Hex asks, smoothing out his cloak of black ivy leaves.
“Yes, I did, by
Doom! I’m not ashamed to admit it. You deserve to be deposed. The problem is,
you’re right. She is delusional. This is no way to win a war. I’m not going to
let her kill herself. I’m going to find a way to save her, and you’re going to
help me.”
“Interesting. Why
should I, daughter?”
“Because I am
your daughter, and I love you, be Doomed to you,” Zo declares as she kicks him
in the shin. The blow hurts her bare foot more than his booted leg, but it
satisfies her anyway. “And because you have those stupid boots, you can take me
anywhere.”
Hex’s grin softens
into a welcoming smile. “Why, Zo. I love you, too, by Hope.”
“I thought you
didn’t believe in Hope, Dad.”
“Whatever gave you
that idea? Don’t you understand my so-called madness?”
“You hurt people
and kill them sometimes. What’s to understand?”
“ ‘What’s to
understand?’ ” Hex flicks a finger hard against Zo’s forehead. “How
unworthy of one who wants to be a Scholar. You have more imagination than that.

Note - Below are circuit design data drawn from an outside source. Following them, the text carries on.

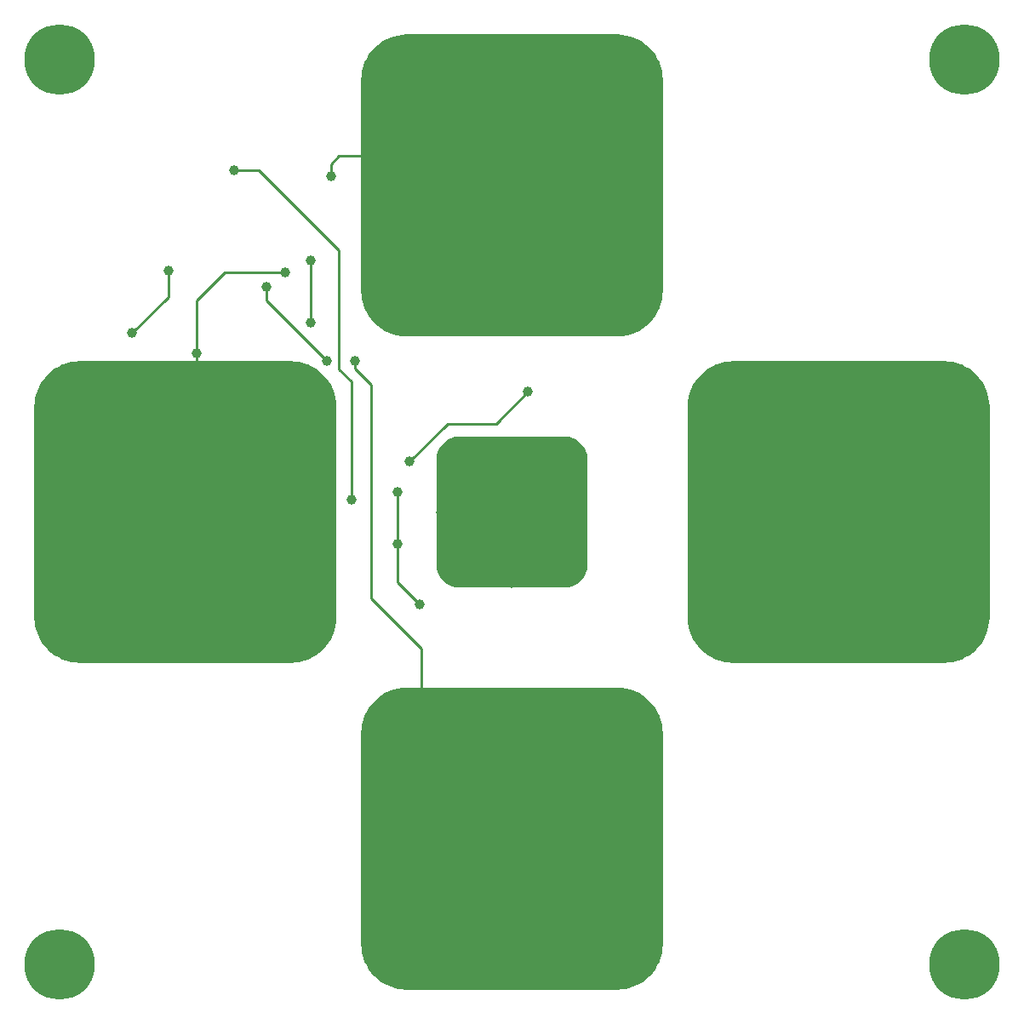
<source format=gbr>
G04 #@! TF.GenerationSoftware,KiCad,Pcbnew,(5.0.1-3-g963ef8bb5)*
G04 #@! TF.CreationDate,2019-03-19T08:35:04+01:00*
G04 #@! TF.ProjectId,capacitive-touch-demo,636170616369746976652D746F756368,3.0.0*
G04 #@! TF.SameCoordinates,Original*
G04 #@! TF.FileFunction,Copper,L1,Top,Signal*
G04 #@! TF.FilePolarity,Positive*
%FSLAX46Y46*%
G04 Gerber Fmt 4.6, Leading zero omitted, Abs format (unit mm)*
G04 Created by KiCad (PCBNEW (5.0.1-3-g963ef8bb5)) date 2019 March 19, Tuesday 08:35:04*
%MOMM*%
%LPD*%
G01*
G04 APERTURE LIST*
G04 #@! TA.AperFunction,Conductor*
%ADD10C,0.100000*%
G04 #@! TD*
G04 #@! TA.AperFunction,SMDPad,CuDef*
%ADD11C,30.000000*%
G04 #@! TD*
G04 #@! TA.AperFunction,SMDPad,CuDef*
%ADD12C,15.000000*%
G04 #@! TD*
G04 #@! TA.AperFunction,ViaPad*
%ADD13C,1.000000*%
G04 #@! TD*
G04 #@! TA.AperFunction,ViaPad*
%ADD14C,7.000000*%
G04 #@! TD*
G04 #@! TA.AperFunction,Conductor*
%ADD15C,0.254000*%
G04 #@! TD*
G04 APERTURE END LIST*
D10*
G04 #@! TO.N,Net-(C6-Pad1)*
G04 #@! TO.C,C6*
G36*
X140941077Y-97521669D02*
X141377906Y-97586466D01*
X141806281Y-97693768D01*
X142222075Y-97842542D01*
X142621285Y-98031354D01*
X143000066Y-98258387D01*
X143354770Y-98521453D01*
X143681981Y-98818019D01*
X143978547Y-99145230D01*
X144241613Y-99499934D01*
X144468646Y-99878715D01*
X144657458Y-100277925D01*
X144806232Y-100693719D01*
X144913534Y-101122094D01*
X144978331Y-101558923D01*
X145000000Y-102000000D01*
X145000000Y-123000000D01*
X144978331Y-123441077D01*
X144913534Y-123877906D01*
X144806232Y-124306281D01*
X144657458Y-124722075D01*
X144468646Y-125121285D01*
X144241613Y-125500066D01*
X143978547Y-125854770D01*
X143681981Y-126181981D01*
X143354770Y-126478547D01*
X143000066Y-126741613D01*
X142621285Y-126968646D01*
X142222075Y-127157458D01*
X141806281Y-127306232D01*
X141377906Y-127413534D01*
X140941077Y-127478331D01*
X140500000Y-127500000D01*
X119500000Y-127500000D01*
X119058923Y-127478331D01*
X118622094Y-127413534D01*
X118193719Y-127306232D01*
X117777925Y-127157458D01*
X117378715Y-126968646D01*
X116999934Y-126741613D01*
X116645230Y-126478547D01*
X116318019Y-126181981D01*
X116021453Y-125854770D01*
X115758387Y-125500066D01*
X115531354Y-125121285D01*
X115342542Y-124722075D01*
X115193768Y-124306281D01*
X115086466Y-123877906D01*
X115021669Y-123441077D01*
X115000000Y-123000000D01*
X115000000Y-102000000D01*
X115021669Y-101558923D01*
X115086466Y-101122094D01*
X115193768Y-100693719D01*
X115342542Y-100277925D01*
X115531354Y-99878715D01*
X115758387Y-99499934D01*
X116021453Y-99145230D01*
X116318019Y-98818019D01*
X116645230Y-98521453D01*
X116999934Y-98258387D01*
X117378715Y-98031354D01*
X117777925Y-97842542D01*
X118193719Y-97693768D01*
X118622094Y-97586466D01*
X119058923Y-97521669D01*
X119500000Y-97500000D01*
X140500000Y-97500000D01*
X140941077Y-97521669D01*
X140941077Y-97521669D01*
G37*
D11*
G04 #@! TD*
G04 #@! TO.P,C6,1*
G04 #@! TO.N,Net-(C6-Pad1)*
X130000000Y-112500000D03*
D10*
G04 #@! TO.N,Net-(C8-Pad1)*
G04 #@! TO.C,C8*
G36*
X140941077Y-32521669D02*
X141377906Y-32586466D01*
X141806281Y-32693768D01*
X142222075Y-32842542D01*
X142621285Y-33031354D01*
X143000066Y-33258387D01*
X143354770Y-33521453D01*
X143681981Y-33818019D01*
X143978547Y-34145230D01*
X144241613Y-34499934D01*
X144468646Y-34878715D01*
X144657458Y-35277925D01*
X144806232Y-35693719D01*
X144913534Y-36122094D01*
X144978331Y-36558923D01*
X145000000Y-37000000D01*
X145000000Y-58000000D01*
X144978331Y-58441077D01*
X144913534Y-58877906D01*
X144806232Y-59306281D01*
X144657458Y-59722075D01*
X144468646Y-60121285D01*
X144241613Y-60500066D01*
X143978547Y-60854770D01*
X143681981Y-61181981D01*
X143354770Y-61478547D01*
X143000066Y-61741613D01*
X142621285Y-61968646D01*
X142222075Y-62157458D01*
X141806281Y-62306232D01*
X141377906Y-62413534D01*
X140941077Y-62478331D01*
X140500000Y-62500000D01*
X119500000Y-62500000D01*
X119058923Y-62478331D01*
X118622094Y-62413534D01*
X118193719Y-62306232D01*
X117777925Y-62157458D01*
X117378715Y-61968646D01*
X116999934Y-61741613D01*
X116645230Y-61478547D01*
X116318019Y-61181981D01*
X116021453Y-60854770D01*
X115758387Y-60500066D01*
X115531354Y-60121285D01*
X115342542Y-59722075D01*
X115193768Y-59306281D01*
X115086466Y-58877906D01*
X115021669Y-58441077D01*
X115000000Y-58000000D01*
X115000000Y-37000000D01*
X115021669Y-36558923D01*
X115086466Y-36122094D01*
X115193768Y-35693719D01*
X115342542Y-35277925D01*
X115531354Y-34878715D01*
X115758387Y-34499934D01*
X116021453Y-34145230D01*
X116318019Y-33818019D01*
X116645230Y-33521453D01*
X116999934Y-33258387D01*
X117378715Y-33031354D01*
X117777925Y-32842542D01*
X118193719Y-32693768D01*
X118622094Y-32586466D01*
X119058923Y-32521669D01*
X119500000Y-32500000D01*
X140500000Y-32500000D01*
X140941077Y-32521669D01*
X140941077Y-32521669D01*
G37*
D11*
G04 #@! TD*
G04 #@! TO.P,C8,1*
G04 #@! TO.N,Net-(C8-Pad1)*
X130000000Y-47500000D03*
D10*
G04 #@! TO.N,Net-(C13-Pad1)*
G04 #@! TO.C,C13*
G36*
X135470539Y-72510834D02*
X135688953Y-72543233D01*
X135903141Y-72596884D01*
X136111038Y-72671271D01*
X136310643Y-72765677D01*
X136500033Y-72879193D01*
X136677385Y-73010726D01*
X136840990Y-73159010D01*
X136989274Y-73322615D01*
X137120807Y-73499967D01*
X137234323Y-73689357D01*
X137328729Y-73888962D01*
X137403116Y-74096859D01*
X137456767Y-74311047D01*
X137489166Y-74529461D01*
X137500000Y-74750000D01*
X137500000Y-85250000D01*
X137489166Y-85470539D01*
X137456767Y-85688953D01*
X137403116Y-85903141D01*
X137328729Y-86111038D01*
X137234323Y-86310643D01*
X137120807Y-86500033D01*
X136989274Y-86677385D01*
X136840990Y-86840990D01*
X136677385Y-86989274D01*
X136500033Y-87120807D01*
X136310643Y-87234323D01*
X136111038Y-87328729D01*
X135903141Y-87403116D01*
X135688953Y-87456767D01*
X135470539Y-87489166D01*
X135250000Y-87500000D01*
X124750000Y-87500000D01*
X124529461Y-87489166D01*
X124311047Y-87456767D01*
X124096859Y-87403116D01*
X123888962Y-87328729D01*
X123689357Y-87234323D01*
X123499967Y-87120807D01*
X123322615Y-86989274D01*
X123159010Y-86840990D01*
X123010726Y-86677385D01*
X122879193Y-86500033D01*
X122765677Y-86310643D01*
X122671271Y-86111038D01*
X122596884Y-85903141D01*
X122543233Y-85688953D01*
X122510834Y-85470539D01*
X122500000Y-85250000D01*
X122500000Y-74750000D01*
X122510834Y-74529461D01*
X122543233Y-74311047D01*
X122596884Y-74096859D01*
X122671271Y-73888962D01*
X122765677Y-73689357D01*
X122879193Y-73499967D01*
X123010726Y-73322615D01*
X123159010Y-73159010D01*
X123322615Y-73010726D01*
X123499967Y-72879193D01*
X123689357Y-72765677D01*
X123888962Y-72671271D01*
X124096859Y-72596884D01*
X124311047Y-72543233D01*
X124529461Y-72510834D01*
X124750000Y-72500000D01*
X135250000Y-72500000D01*
X135470539Y-72510834D01*
X135470539Y-72510834D01*
G37*
D12*
G04 #@! TD*
G04 #@! TO.P,C13,1*
G04 #@! TO.N,Net-(C13-Pad1)*
X130000000Y-80000000D03*
D10*
G04 #@! TO.N,Net-(C4-Pad1)*
G04 #@! TO.C,C4*
G36*
X108441077Y-65021669D02*
X108877906Y-65086466D01*
X109306281Y-65193768D01*
X109722075Y-65342542D01*
X110121285Y-65531354D01*
X110500066Y-65758387D01*
X110854770Y-66021453D01*
X111181981Y-66318019D01*
X111478547Y-66645230D01*
X111741613Y-66999934D01*
X111968646Y-67378715D01*
X112157458Y-67777925D01*
X112306232Y-68193719D01*
X112413534Y-68622094D01*
X112478331Y-69058923D01*
X112500000Y-69500000D01*
X112500000Y-90500000D01*
X112478331Y-90941077D01*
X112413534Y-91377906D01*
X112306232Y-91806281D01*
X112157458Y-92222075D01*
X111968646Y-92621285D01*
X111741613Y-93000066D01*
X111478547Y-93354770D01*
X111181981Y-93681981D01*
X110854770Y-93978547D01*
X110500066Y-94241613D01*
X110121285Y-94468646D01*
X109722075Y-94657458D01*
X109306281Y-94806232D01*
X108877906Y-94913534D01*
X108441077Y-94978331D01*
X108000000Y-95000000D01*
X87000000Y-95000000D01*
X86558923Y-94978331D01*
X86122094Y-94913534D01*
X85693719Y-94806232D01*
X85277925Y-94657458D01*
X84878715Y-94468646D01*
X84499934Y-94241613D01*
X84145230Y-93978547D01*
X83818019Y-93681981D01*
X83521453Y-93354770D01*
X83258387Y-93000066D01*
X83031354Y-92621285D01*
X82842542Y-92222075D01*
X82693768Y-91806281D01*
X82586466Y-91377906D01*
X82521669Y-90941077D01*
X82500000Y-90500000D01*
X82500000Y-69500000D01*
X82521669Y-69058923D01*
X82586466Y-68622094D01*
X82693768Y-68193719D01*
X82842542Y-67777925D01*
X83031354Y-67378715D01*
X83258387Y-66999934D01*
X83521453Y-66645230D01*
X83818019Y-66318019D01*
X84145230Y-66021453D01*
X84499934Y-65758387D01*
X84878715Y-65531354D01*
X85277925Y-65342542D01*
X85693719Y-65193768D01*
X86122094Y-65086466D01*
X86558923Y-65021669D01*
X87000000Y-65000000D01*
X108000000Y-65000000D01*
X108441077Y-65021669D01*
X108441077Y-65021669D01*
G37*
D11*
G04 #@! TD*
G04 #@! TO.P,C4,1*
G04 #@! TO.N,Net-(C4-Pad1)*
X97500000Y-80000000D03*
D10*
G04 #@! TO.N,Net-(C10-Pad1)*
G04 #@! TO.C,C10*
G36*
X173441077Y-65021669D02*
X173877906Y-65086466D01*
X174306281Y-65193768D01*
X174722075Y-65342542D01*
X175121285Y-65531354D01*
X175500066Y-65758387D01*
X175854770Y-66021453D01*
X176181981Y-66318019D01*
X176478547Y-66645230D01*
X176741613Y-66999934D01*
X176968646Y-67378715D01*
X177157458Y-67777925D01*
X177306232Y-68193719D01*
X177413534Y-68622094D01*
X177478331Y-69058923D01*
X177500000Y-69500000D01*
X177500000Y-90500000D01*
X177478331Y-90941077D01*
X177413534Y-91377906D01*
X177306232Y-91806281D01*
X177157458Y-92222075D01*
X176968646Y-92621285D01*
X176741613Y-93000066D01*
X176478547Y-93354770D01*
X176181981Y-93681981D01*
X175854770Y-93978547D01*
X175500066Y-94241613D01*
X175121285Y-94468646D01*
X174722075Y-94657458D01*
X174306281Y-94806232D01*
X173877906Y-94913534D01*
X173441077Y-94978331D01*
X173000000Y-95000000D01*
X152000000Y-95000000D01*
X151558923Y-94978331D01*
X151122094Y-94913534D01*
X150693719Y-94806232D01*
X150277925Y-94657458D01*
X149878715Y-94468646D01*
X149499934Y-94241613D01*
X149145230Y-93978547D01*
X148818019Y-93681981D01*
X148521453Y-93354770D01*
X148258387Y-93000066D01*
X148031354Y-92621285D01*
X147842542Y-92222075D01*
X147693768Y-91806281D01*
X147586466Y-91377906D01*
X147521669Y-90941077D01*
X147500000Y-90500000D01*
X147500000Y-69500000D01*
X147521669Y-69058923D01*
X147586466Y-68622094D01*
X147693768Y-68193719D01*
X147842542Y-67777925D01*
X148031354Y-67378715D01*
X148258387Y-66999934D01*
X148521453Y-66645230D01*
X148818019Y-66318019D01*
X149145230Y-66021453D01*
X149499934Y-65758387D01*
X149878715Y-65531354D01*
X150277925Y-65342542D01*
X150693719Y-65193768D01*
X151122094Y-65086466D01*
X151558923Y-65021669D01*
X152000000Y-65000000D01*
X173000000Y-65000000D01*
X173441077Y-65021669D01*
X173441077Y-65021669D01*
G37*
D11*
G04 #@! TD*
G04 #@! TO.P,C10,1*
G04 #@! TO.N,Net-(C10-Pad1)*
X162500000Y-80000000D03*
D13*
G04 #@! TO.N,Net-(C10-Pad1)*
X162500000Y-80000000D03*
G04 #@! TO.N,Net-(R2-Pad1)*
X110000000Y-55000000D03*
X110000000Y-61200006D03*
G04 #@! TO.N,VCC*
X102400000Y-46000000D03*
X114000000Y-78800000D03*
G04 #@! TO.N,/RPin*
X111600000Y-65000000D03*
X105600000Y-57600000D03*
D14*
G04 #@! TO.N,GND*
X85000000Y-35000000D03*
X85000000Y-125000000D03*
X175000000Y-125000000D03*
D13*
X92200000Y-62200000D03*
X95800000Y-56000000D03*
X118600000Y-78000000D03*
X120800000Y-89200000D03*
X118600000Y-83200000D03*
D14*
X175000000Y-35000000D03*
D13*
G04 #@! TO.N,/MOSI*
X119800000Y-75000000D03*
X131600000Y-68000000D03*
G04 #@! TO.N,Net-(C13-Pad1)*
X130000000Y-80000000D03*
G04 #@! TO.N,Net-(C4-Pad1)*
X98600000Y-64200000D03*
X107400000Y-56200000D03*
G04 #@! TO.N,Net-(C6-Pad1)*
X114400000Y-65000000D03*
G04 #@! TO.N,Net-(C8-Pad1)*
X112000000Y-46600000D03*
G04 #@! TD*
D15*
G04 #@! TO.N,Net-(R2-Pad1)*
X110000000Y-55000000D02*
X110000000Y-61200006D01*
G04 #@! TO.N,VCC*
X114000000Y-67000000D02*
X112800000Y-65800000D01*
X104800000Y-46000000D02*
X102400000Y-46000000D01*
X112800000Y-54000000D02*
X104800000Y-46000000D01*
X112800000Y-65800000D02*
X112800000Y-54000000D01*
X114000000Y-78800000D02*
X114000000Y-67000000D01*
G04 #@! TO.N,/RPin*
X105600000Y-58307106D02*
X105600000Y-57600000D01*
X105600000Y-59000000D02*
X105600000Y-58307106D01*
X111600000Y-65000000D02*
X105600000Y-59000000D01*
G04 #@! TO.N,GND*
X95800000Y-58600000D02*
X95800000Y-56000000D01*
X92200000Y-62200000D02*
X95800000Y-58600000D01*
X120300001Y-88700001D02*
X120800000Y-89200000D01*
X118600000Y-87000000D02*
X120300001Y-88700001D01*
X118600000Y-78000000D02*
X118600000Y-83200000D01*
X118600000Y-83200000D02*
X118600000Y-87000000D01*
G04 #@! TO.N,/MOSI*
X119800000Y-75000000D02*
X123600000Y-71200000D01*
X123600000Y-71200000D02*
X128400000Y-71200000D01*
X128400000Y-71200000D02*
X131600000Y-68000000D01*
G04 #@! TO.N,Net-(C4-Pad1)*
X100600000Y-76900000D02*
X97500000Y-80000000D01*
X98600000Y-78900000D02*
X97500000Y-80000000D01*
X98600000Y-64200000D02*
X98600000Y-78900000D01*
X101400000Y-56200000D02*
X107400000Y-56200000D01*
X98600000Y-64200000D02*
X98600000Y-59000000D01*
X98600000Y-59000000D02*
X101400000Y-56200000D01*
G04 #@! TO.N,Net-(C6-Pad1)*
X121000000Y-103500000D02*
X130000000Y-112500000D01*
X121000000Y-93600000D02*
X121000000Y-103500000D01*
X116000000Y-67307106D02*
X116000000Y-88600000D01*
X116000000Y-88600000D02*
X121000000Y-93600000D01*
X114400000Y-65000000D02*
X114400000Y-65707106D01*
X114400000Y-65707106D02*
X116000000Y-67307106D01*
G04 #@! TO.N,Net-(C8-Pad1)*
X120700000Y-47500000D02*
X130000000Y-47500000D01*
X117800000Y-44600000D02*
X120700000Y-47500000D01*
X112000000Y-46600000D02*
X112000000Y-45400000D01*
X112800000Y-44600000D02*
X117800000Y-44600000D01*
X112000000Y-45400000D02*
X112800000Y-44600000D01*
G04 #@! TD*
M02*

</source>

If, however, you insist on feigning ignorance, allow me to enlighten you: that
toxic dose of vanilla that supposedly transformed me into a psychopath? What it
really did was give me a sense of humor. Not the little sense everyone has, but
bigger, deeper, more acute. To me, everything is funny.”
“That just means
you’re cruel,” Zo says.
Hex shrugs. “It
also means there’s Hope in my heart, of the purest sort. I can see the humor
and the beauty in everything. Unlike ordinary men and women, I cannot despair;
it’s just not in me anymore.”
Zo frowns at him.
“But you never laugh.”
“That’s right.
Should I laugh at one I should have to laugh at all, and never be able to stop.
That would seriously hamper conversation and mealtimes. So rather than laugh
helplessly with every breath, I choose not to laugh at all.”
“Whatever. Look,
if you really believe in Hope, will you help me save Mother?”
“Yes, I’ll help
you, Zo-zo.”
“Don’t call me
that.” The ground trembles and the liquid-marble voice of another hill snarls
wordlessly as it passes mere feet from where they stand. “Let’s go, then.”
“You already have
a plan?” Hex asks.
“No. But this is a problem
involving poisons, and Rawzah Mythifex is too wracked with grief to be of any
help, and anyway he’ll only do what Mother tells him to do. We don’t need Mythifexes.
What we need is the source of all flavors. We need the Titan Mythstool himself.”